[Activity]:
Each entry that follows is to be duplicated exactly, without its images.

[Raw data]:
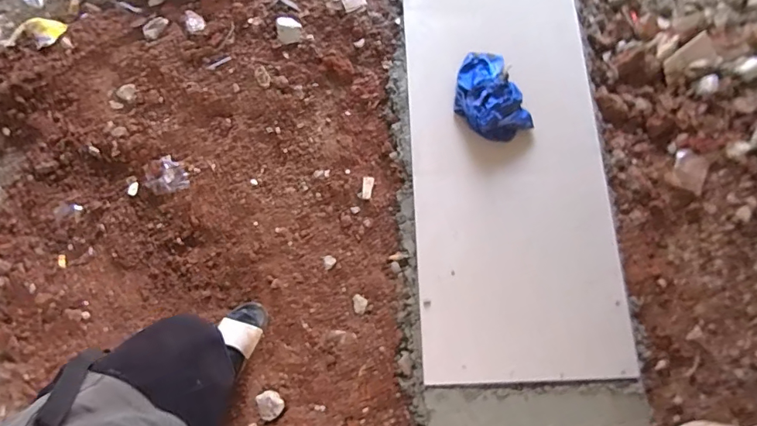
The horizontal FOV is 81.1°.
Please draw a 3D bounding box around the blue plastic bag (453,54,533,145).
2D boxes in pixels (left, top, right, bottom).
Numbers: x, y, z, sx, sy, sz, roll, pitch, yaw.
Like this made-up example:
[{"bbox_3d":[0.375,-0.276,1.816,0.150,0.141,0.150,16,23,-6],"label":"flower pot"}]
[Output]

[Reply to the exercise]:
The horizontal FOV is 81.1°.
Please draw a 3D bounding box around the blue plastic bag (453,54,533,145).
2D boxes in pixels (left, top, right, bottom).
Numbers: x, y, z, sx, sy, sz, roll, pitch, yaw.
Like this made-up example:
[{"bbox_3d":[0.375,-0.276,1.816,0.150,0.141,0.150,16,23,-6],"label":"flower pot"}]
[Output]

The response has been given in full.